> _Records shown_
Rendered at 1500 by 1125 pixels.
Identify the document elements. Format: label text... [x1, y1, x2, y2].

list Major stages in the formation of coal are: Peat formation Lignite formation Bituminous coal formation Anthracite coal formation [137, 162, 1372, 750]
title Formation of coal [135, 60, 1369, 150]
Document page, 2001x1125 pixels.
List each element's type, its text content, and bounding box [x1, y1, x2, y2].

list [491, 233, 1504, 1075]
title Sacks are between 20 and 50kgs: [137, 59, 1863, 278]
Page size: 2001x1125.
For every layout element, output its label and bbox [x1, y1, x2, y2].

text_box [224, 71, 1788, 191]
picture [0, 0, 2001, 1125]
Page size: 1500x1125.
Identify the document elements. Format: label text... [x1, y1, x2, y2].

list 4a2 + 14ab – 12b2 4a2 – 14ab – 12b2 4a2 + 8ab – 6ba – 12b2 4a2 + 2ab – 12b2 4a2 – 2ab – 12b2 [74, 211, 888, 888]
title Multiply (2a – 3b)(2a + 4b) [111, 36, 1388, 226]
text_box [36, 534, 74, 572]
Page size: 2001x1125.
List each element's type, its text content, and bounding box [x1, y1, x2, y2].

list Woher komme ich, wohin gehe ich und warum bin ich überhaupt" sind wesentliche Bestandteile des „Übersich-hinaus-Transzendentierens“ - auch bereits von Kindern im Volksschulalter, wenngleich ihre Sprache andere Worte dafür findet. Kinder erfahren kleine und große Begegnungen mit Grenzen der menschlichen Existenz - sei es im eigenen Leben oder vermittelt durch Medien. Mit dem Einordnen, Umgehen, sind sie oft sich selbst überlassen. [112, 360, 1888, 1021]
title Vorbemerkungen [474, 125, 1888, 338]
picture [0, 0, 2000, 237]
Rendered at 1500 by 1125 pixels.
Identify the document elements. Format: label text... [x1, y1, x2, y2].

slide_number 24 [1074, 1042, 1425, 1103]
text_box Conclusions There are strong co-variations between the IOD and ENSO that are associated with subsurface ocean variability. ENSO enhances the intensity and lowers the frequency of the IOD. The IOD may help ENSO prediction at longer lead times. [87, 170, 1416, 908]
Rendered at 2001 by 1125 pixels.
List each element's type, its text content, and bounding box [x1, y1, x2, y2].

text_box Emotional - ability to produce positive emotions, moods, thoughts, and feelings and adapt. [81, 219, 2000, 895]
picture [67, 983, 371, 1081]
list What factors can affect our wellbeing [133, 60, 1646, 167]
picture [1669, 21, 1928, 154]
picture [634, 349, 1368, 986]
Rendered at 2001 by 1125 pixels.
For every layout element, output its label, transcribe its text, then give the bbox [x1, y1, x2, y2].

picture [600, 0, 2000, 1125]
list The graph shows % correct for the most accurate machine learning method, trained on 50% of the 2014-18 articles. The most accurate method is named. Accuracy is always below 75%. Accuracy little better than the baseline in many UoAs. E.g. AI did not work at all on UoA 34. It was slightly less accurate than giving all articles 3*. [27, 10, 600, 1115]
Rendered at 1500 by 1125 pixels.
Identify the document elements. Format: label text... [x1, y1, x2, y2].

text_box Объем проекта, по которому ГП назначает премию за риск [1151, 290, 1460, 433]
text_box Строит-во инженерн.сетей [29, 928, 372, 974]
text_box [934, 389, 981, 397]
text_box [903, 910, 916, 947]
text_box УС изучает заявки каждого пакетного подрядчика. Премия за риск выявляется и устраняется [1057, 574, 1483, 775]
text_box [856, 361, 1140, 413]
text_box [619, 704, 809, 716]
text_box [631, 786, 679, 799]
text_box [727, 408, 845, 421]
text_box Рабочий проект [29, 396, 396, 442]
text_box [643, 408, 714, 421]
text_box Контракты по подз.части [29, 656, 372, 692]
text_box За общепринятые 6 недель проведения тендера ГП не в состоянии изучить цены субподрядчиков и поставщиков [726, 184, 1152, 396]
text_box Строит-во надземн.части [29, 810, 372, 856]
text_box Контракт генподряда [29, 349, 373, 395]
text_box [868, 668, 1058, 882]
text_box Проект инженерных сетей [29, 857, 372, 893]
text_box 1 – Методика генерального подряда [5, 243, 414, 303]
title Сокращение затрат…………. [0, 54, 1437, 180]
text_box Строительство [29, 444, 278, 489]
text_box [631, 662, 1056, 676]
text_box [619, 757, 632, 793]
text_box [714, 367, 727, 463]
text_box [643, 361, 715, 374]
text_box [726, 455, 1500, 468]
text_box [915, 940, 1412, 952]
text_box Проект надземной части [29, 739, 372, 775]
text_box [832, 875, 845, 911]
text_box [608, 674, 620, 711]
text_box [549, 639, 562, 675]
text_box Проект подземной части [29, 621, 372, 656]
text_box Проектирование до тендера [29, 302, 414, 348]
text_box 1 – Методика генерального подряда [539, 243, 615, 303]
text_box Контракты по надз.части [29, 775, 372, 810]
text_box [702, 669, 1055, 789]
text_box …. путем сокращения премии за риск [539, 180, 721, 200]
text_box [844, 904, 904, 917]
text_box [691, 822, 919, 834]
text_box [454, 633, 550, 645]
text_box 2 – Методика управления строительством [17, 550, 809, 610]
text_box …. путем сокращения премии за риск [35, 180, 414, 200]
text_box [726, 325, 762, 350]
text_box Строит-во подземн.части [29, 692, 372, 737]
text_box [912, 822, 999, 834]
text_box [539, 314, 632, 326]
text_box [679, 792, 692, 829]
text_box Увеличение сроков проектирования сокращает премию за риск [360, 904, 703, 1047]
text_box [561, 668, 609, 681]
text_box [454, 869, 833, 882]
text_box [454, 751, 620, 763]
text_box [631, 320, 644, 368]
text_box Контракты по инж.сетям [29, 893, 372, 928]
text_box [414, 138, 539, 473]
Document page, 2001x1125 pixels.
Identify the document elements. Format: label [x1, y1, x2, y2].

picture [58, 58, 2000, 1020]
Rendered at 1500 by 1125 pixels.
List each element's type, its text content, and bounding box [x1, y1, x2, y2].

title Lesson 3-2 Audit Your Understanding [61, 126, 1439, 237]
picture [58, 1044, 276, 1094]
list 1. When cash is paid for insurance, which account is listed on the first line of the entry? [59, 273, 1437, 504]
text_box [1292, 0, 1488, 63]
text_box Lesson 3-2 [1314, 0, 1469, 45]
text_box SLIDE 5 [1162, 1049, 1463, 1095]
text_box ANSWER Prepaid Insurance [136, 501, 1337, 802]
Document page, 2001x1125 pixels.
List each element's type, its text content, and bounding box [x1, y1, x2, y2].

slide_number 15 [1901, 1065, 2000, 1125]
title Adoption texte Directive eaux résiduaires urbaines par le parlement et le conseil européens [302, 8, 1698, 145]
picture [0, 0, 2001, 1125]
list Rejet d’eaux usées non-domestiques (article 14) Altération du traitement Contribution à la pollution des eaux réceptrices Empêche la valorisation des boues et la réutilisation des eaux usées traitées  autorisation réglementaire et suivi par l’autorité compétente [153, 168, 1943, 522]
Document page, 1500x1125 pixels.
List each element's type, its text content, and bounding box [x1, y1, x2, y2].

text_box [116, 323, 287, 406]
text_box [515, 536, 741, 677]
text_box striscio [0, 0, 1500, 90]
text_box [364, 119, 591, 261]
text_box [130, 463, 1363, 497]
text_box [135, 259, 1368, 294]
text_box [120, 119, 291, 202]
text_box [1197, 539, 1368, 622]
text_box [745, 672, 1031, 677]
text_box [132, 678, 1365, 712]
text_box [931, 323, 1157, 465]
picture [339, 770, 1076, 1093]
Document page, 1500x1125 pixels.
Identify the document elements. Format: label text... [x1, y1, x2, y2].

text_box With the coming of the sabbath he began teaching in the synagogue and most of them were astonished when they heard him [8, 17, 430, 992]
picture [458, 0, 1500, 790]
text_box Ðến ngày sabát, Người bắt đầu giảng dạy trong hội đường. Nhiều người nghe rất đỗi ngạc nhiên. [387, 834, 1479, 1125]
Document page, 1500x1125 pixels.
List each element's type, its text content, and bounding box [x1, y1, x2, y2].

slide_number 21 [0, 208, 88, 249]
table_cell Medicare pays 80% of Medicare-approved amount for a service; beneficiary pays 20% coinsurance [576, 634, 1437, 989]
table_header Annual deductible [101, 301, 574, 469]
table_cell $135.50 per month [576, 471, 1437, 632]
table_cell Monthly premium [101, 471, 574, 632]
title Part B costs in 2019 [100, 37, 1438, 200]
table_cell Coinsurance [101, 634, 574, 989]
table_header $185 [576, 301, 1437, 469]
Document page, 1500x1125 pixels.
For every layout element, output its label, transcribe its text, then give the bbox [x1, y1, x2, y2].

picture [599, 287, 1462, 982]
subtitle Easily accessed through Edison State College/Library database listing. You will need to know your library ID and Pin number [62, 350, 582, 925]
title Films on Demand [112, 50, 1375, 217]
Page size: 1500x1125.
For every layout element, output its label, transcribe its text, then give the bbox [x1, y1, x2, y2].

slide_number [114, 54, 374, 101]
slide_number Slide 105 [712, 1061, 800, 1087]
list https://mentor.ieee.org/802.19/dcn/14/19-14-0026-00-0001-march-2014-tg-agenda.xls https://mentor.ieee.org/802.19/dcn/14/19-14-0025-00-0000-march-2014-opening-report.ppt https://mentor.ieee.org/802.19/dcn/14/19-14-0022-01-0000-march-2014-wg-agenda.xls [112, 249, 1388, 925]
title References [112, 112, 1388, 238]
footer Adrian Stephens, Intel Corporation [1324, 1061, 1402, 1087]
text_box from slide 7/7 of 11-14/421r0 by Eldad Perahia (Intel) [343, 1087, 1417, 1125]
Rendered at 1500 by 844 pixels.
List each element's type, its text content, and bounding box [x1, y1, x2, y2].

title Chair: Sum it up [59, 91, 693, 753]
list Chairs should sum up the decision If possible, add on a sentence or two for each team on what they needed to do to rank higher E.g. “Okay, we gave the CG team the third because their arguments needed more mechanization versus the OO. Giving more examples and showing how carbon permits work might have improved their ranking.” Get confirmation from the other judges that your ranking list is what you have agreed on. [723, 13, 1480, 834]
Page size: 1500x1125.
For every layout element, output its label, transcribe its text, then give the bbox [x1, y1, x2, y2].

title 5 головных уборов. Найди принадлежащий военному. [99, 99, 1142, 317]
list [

> _Instructions to follow_
Write out, word for word, the line containing "Rendered at 1500 by 844 pixels." and every line after it to the end of the data above.

> _Written answer_
Rendered at 1500 by 844 pixels.
List each element's type, its text content, and bounding box [x1, y1, x2, y2].

title Chair: Sum it up [59, 91, 693, 753]
list Chairs should sum up the decision If possible, add on a sentence or two for each team on what they needed to do to rank higher E.g. “Okay, we gave the CG team the third because their arguments needed more mechanization versus the OO. Giving more examples and showing how carbon permits work might have improved their ranking.” Get confirmation from the other judges that your ranking list is what you have agreed on. [723, 13, 1480, 834]
Page size: 1500x1125.
For every layout element, output its label, transcribe its text, then give the bbox [x1, y1, x2, y2].

title 5 головных уборов. Найди принадлежащий военному. [99, 99, 1142, 317]
list [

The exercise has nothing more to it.